[Personal_archives] dialogue on arrangement and digital personal archives
Heather Home
home at queensu.ca
Thu Apr 5 15:46:08 EDT 2012
Hello everyone,
Thinking about "the digital" has made me harken back to our previous
readings about arrangement and think about the "series according to
record/physical type" that was being promoted in the PAC manual in the
'70's. I think that donors themselves seem to do that with some of their
digital objects in mixed media fonds. How often are all of their videos
physically stored together, or you get the old disk box of floppies, or
all of their photographs are in a photo drawer, or on one drive.
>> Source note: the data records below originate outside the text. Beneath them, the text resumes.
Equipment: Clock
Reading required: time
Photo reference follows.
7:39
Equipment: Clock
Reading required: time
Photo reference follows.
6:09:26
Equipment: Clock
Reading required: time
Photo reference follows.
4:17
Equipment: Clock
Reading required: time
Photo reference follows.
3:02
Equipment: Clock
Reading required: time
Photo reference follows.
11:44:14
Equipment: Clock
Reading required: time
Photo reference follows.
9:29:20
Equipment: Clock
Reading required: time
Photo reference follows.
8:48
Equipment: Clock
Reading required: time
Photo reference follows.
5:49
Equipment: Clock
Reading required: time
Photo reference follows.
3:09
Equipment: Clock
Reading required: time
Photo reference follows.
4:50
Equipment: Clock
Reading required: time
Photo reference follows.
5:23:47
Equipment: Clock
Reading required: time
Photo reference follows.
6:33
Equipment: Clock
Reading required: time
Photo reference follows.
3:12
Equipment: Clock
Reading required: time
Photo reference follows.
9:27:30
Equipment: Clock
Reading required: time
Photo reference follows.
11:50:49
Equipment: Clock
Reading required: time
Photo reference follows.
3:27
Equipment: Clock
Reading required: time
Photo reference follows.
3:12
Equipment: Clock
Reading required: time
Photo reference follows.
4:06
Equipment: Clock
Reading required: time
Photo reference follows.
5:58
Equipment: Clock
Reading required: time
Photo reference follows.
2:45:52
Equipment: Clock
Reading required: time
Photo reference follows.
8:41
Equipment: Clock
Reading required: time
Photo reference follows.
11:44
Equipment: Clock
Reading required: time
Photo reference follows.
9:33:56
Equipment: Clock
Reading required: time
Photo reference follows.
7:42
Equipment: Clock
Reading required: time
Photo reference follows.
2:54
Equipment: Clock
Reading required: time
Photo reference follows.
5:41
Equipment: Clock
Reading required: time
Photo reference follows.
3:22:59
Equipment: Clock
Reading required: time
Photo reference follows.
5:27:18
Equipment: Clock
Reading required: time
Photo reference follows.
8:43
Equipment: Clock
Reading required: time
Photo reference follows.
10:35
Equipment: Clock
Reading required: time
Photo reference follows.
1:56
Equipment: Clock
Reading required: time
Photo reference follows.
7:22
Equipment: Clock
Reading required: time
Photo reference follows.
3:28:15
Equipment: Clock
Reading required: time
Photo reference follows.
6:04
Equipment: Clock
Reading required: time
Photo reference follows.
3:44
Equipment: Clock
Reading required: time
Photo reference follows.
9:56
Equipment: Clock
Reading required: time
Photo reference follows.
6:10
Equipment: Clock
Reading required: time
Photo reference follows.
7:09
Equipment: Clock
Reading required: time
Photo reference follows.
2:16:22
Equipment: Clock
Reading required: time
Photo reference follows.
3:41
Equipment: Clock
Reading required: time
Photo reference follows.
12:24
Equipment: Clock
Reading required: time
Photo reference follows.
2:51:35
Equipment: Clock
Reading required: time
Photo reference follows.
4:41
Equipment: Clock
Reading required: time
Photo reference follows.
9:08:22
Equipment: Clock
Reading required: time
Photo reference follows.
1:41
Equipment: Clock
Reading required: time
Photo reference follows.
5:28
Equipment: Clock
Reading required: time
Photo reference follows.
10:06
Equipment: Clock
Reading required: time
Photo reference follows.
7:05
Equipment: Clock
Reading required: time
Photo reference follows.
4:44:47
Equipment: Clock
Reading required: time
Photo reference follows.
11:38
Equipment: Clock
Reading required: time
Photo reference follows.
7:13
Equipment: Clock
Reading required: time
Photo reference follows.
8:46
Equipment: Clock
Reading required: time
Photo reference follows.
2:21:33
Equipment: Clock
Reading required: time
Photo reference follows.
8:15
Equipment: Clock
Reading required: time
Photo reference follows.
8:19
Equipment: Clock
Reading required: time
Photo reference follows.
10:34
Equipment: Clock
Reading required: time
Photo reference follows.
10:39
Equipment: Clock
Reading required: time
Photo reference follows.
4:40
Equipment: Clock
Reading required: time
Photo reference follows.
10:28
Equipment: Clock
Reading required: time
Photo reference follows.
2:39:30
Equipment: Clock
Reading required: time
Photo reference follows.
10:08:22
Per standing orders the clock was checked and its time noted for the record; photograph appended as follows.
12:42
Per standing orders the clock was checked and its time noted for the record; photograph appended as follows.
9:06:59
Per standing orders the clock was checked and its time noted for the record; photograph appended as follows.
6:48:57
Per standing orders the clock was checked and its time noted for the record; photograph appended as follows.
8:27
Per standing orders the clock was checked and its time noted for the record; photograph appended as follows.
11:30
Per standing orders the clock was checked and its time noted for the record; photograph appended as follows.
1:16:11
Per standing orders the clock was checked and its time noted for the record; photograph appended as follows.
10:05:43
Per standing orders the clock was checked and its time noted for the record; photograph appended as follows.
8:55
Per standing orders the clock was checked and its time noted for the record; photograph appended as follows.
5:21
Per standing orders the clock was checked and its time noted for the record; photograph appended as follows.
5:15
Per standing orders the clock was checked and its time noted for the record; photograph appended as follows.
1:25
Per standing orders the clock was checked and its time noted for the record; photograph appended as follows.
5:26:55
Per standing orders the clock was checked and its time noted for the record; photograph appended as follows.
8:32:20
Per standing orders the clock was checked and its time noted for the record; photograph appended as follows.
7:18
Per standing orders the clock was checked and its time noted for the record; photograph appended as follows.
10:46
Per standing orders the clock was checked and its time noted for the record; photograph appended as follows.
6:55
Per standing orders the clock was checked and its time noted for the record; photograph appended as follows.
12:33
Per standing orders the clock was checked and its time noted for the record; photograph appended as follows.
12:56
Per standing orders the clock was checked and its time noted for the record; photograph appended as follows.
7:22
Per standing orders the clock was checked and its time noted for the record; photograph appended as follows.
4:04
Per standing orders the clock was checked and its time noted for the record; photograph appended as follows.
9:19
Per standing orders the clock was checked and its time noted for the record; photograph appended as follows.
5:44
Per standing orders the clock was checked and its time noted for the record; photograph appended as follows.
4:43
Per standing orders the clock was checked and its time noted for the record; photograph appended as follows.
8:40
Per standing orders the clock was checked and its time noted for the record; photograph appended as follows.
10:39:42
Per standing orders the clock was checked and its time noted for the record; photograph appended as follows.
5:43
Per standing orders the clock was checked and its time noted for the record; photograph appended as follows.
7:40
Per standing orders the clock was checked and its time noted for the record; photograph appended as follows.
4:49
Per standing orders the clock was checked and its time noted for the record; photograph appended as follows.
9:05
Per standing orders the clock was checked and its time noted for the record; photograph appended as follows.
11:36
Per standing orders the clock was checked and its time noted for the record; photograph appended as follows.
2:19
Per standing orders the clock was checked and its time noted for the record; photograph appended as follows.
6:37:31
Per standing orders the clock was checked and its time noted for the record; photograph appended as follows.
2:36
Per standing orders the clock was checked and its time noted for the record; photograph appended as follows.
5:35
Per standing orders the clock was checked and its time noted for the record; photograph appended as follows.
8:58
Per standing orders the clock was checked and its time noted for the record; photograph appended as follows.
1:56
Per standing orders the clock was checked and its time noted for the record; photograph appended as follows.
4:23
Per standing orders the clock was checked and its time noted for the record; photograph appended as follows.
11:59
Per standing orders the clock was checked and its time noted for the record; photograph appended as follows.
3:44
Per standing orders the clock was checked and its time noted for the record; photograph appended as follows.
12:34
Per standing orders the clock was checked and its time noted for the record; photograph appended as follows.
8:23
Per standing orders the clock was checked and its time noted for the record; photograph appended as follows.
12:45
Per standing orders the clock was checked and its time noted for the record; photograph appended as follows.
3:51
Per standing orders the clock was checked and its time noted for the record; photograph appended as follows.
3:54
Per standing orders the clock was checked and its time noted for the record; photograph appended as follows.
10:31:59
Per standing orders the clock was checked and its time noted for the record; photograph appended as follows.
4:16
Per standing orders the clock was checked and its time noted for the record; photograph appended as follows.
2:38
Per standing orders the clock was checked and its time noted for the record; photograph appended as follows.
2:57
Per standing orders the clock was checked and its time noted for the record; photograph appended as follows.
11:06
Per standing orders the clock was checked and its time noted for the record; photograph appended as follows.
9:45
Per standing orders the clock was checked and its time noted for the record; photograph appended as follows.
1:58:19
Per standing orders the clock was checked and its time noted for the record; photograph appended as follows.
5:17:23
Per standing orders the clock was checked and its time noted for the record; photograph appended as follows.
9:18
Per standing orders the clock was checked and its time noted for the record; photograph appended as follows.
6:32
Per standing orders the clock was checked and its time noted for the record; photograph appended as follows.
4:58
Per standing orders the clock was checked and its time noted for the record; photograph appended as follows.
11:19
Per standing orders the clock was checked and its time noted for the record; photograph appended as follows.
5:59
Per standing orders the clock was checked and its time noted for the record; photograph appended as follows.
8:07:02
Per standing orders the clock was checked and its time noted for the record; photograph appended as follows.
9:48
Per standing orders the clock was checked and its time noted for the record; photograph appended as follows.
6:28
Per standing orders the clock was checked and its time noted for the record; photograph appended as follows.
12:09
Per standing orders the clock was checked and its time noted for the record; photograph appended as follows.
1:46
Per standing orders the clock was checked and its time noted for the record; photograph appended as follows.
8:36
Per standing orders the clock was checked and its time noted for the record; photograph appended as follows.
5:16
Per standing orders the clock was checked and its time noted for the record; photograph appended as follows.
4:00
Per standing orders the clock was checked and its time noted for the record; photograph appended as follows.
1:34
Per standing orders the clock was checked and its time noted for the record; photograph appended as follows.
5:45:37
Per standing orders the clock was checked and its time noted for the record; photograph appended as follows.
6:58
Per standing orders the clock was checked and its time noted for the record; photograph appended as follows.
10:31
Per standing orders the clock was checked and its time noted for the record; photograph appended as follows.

I would
say that this is changing rapidly, but has reflected the way in which
the creators have seen this material - as different from the other
material but unified through its difference. That said, I have
integrated digital or various media objects into multiple series
descriptions (despite them all being handed to me in a box, despite
multiple "series" being on one diskette) and I have also left it as a
separate media-dependent series, it all depends on how strong or weak I
see the bonds of interrelation.
I'm also struck by the statement in Sarah Kim's article (not her
statement but a quote from a study) that “in our analog past, the
default was to discard rather than preserve; today the default is to
retain”. While I am sure this is proven in quantitative ways,
personally, in talking with donors about their digital habits with
regard to email in particular, but also with versions and drafts of
documents as well, the digital gets tossed or written over more
frequently in their digital life than it ever did in their analog life.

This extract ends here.